European real-size prototype of ITER Divertor Cassette manufactured by Walter Tosto © Walter Tosto

From the dusk of prototyping to the dawn of manufacturing. Europe is beginning a new chapter in the field of ITER In-Vessel components with the signature of two deals for the production of 19 cassette bodies out of the 58 (54 + 4 spare) which must be delivered. F4E has signed one contract with Walter Tosto and another contract the CNIM-SIMIC consortium. The works are expected to last approximately five years and once completed, the equipment will be handed over to ITER Organization to assemble the rest of the components (the outer-vertical target, the dome and the inner-vertical target). In line with F4E’s phased-production approach, the remaining 39 cassette bodies will be manufactured at later stage. Remember these pieces of equipment are not required for ITER’s first plasma hence, the calendar applying to them is a bit different.
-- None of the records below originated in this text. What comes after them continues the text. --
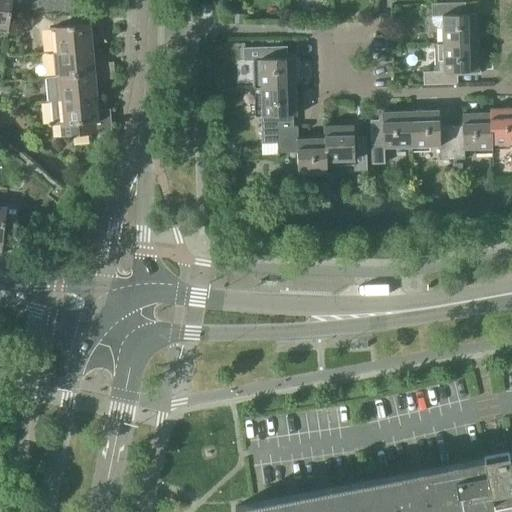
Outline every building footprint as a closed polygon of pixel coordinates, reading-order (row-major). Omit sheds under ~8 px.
[(0,0),(0,31),(7,33),(11,6),(22,8),(22,7),(23,0),(0,0)] [(23,0),(22,7),(35,9),(35,0),(23,0)] [(47,0),(35,0),(35,9),(46,11),(47,0)] [(47,0),(46,11),(58,13),(60,0),(47,0)] [(60,0),(58,13),(70,15),(71,0),(60,0)] [(71,0),(70,15),(76,14),(76,13),(83,12),(84,0),(71,0)] [(442,43),(478,42),(477,14),(466,14),(465,2),(431,3),(432,17),(432,19),(432,23),(433,24),(436,27),(439,28),(442,28),(442,43)] [(76,13),(76,14),(77,25),(50,27),(52,52),(91,48),(90,35),(102,34),(99,11),(83,12),(76,13)] [(478,42),(442,43),(438,44),(438,48),(434,48),(435,66),(433,67),(434,71),(424,71),(424,85),(458,83),(458,71),(480,71),(478,42)] [(256,87),(296,86),(296,58),(287,58),(287,47),(245,48),(245,61),(261,61),(261,71),(255,71),(256,87)] [(92,62),(91,48),(52,52),(55,76),(114,70),(113,62),(105,62),(104,60),(92,62)] [(114,70),(55,76),(55,78),(45,79),(47,102),(49,102),(96,97),(95,84),(107,83),(106,79),(115,78),(114,70)] [(296,86),(256,87),(254,87),(255,117),(262,117),(263,144),(277,144),(278,144),(277,126),(288,126),(288,115),(297,115),(296,86)] [(96,97),(49,102),(52,125),(60,124),(61,136),(112,131),(109,108),(97,109),(96,97)] [(491,144),(492,144),(511,143),(511,107),(490,108),(490,112),(491,144)] [(439,110),(410,111),(411,147),(412,152),(430,152),(430,146),(439,146),(440,160),(452,159),(451,125),(440,126),(439,110)] [(411,147),(410,111),(382,112),(383,120),(371,121),(372,164),(385,164),(384,148),(411,147)] [(463,125),(451,125),(452,159),(465,159),(464,149),(493,148),(492,144),(491,144),(490,112),(462,113),(463,125)] [(327,166),(354,165),(354,171),(367,170),(366,136),(354,137),(354,125),(325,126),(325,138),(327,166)] [(298,126),(288,126),(277,126),(278,144),(277,144),(278,153),(298,152),(298,174),(327,174),(327,166),(325,138),(298,138),(298,126)] [(19,205),(0,202),(0,254),(1,254),(3,238),(15,239),(19,205)] [(262,501),(236,506),(236,511),(464,511),(494,507),(511,502),(511,452),(510,453),(506,435),(481,440),(485,459),(262,501)] [(206,454),(208,463),(217,461),(215,452),(206,454)]
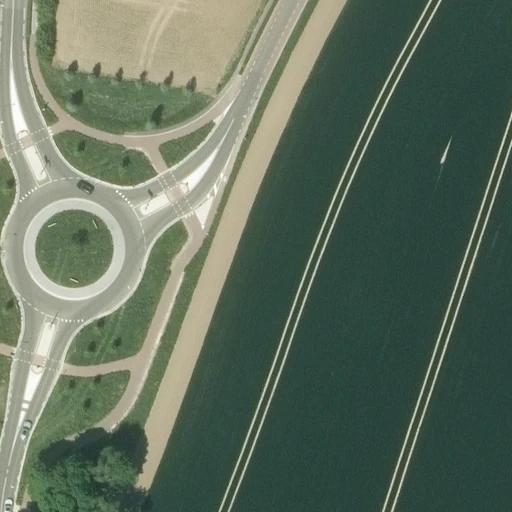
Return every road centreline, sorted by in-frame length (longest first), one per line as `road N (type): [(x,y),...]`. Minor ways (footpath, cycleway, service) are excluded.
road 1 (tertiary): [(136,243),(207,183),(232,126)]
road 2 (tertiary): [(30,295),(14,441)]
road 3 (tertiary): [(14,441),(84,313)]
road 4 (tertiary): [(232,126),(175,180),(113,203)]
road 5 (tertiary): [(10,71),(5,124),(29,209)]
road 6 (tertiary): [(232,126),(293,0)]
road 7 (tertiary): [(74,189),(47,156),(10,71)]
The ITER Divertor, consisting of 54 cassettes, covers the lower part of the machine. It is one of components that will experience part of the high plasma temperature. It is estimated that the highest heat deposition on the surface of the cassette could be in the range of 20MW/m2. The plasma impurities will be diverted to fall on this massive “ashtray” covering an area of 142m2. Each ITER Divertor Cassette measures 0.8 x 2.3 x 3.5 m and weighs roughly 8 t with all components installed.

Meticulous manufacturing and an eye for detail are necessary for the fabrication of the ITER Divertor Cassette. “Extreme precision in machining, expertise in welding and inspection are indispensable. The tolerances to be achieved in some of its features are in the scale of 0.1 mm,” explains Laurent Guerrini, F4E’s Technical Project Officer who has been following the manufacturing of the prototypes delivered by Walter Tosto and the CNIM-SIMIC consortium. 

European real-size prototype of ITER Divertor Cassette manufactured by CNIM-SIMIC © CNIM

It all started in 2012 with the signature of a procurement arrangement with ITER International Organization. Then, F4E conducted a market survey, identified the technologies required for the fabrication of this component, and one year later launched a call for the production of the first real-size prototypes. The race started with three bids offering the best set skills matching value for money. Two of them carried on until the finish line: Walter Tosto, and the CNIM-SIMIC consortium.

Patrick Lorenzetto, F4E’s Head of In-Vessel Project Team, confirms that “this is the outcome of the very good collaboration between various teams in F4E, ITER Organization and the companies involved. The signature of the two contracts shows that Europe is now ready to proceed with the manufacturing of the first series of the ITER Divertor’s Cassette body.”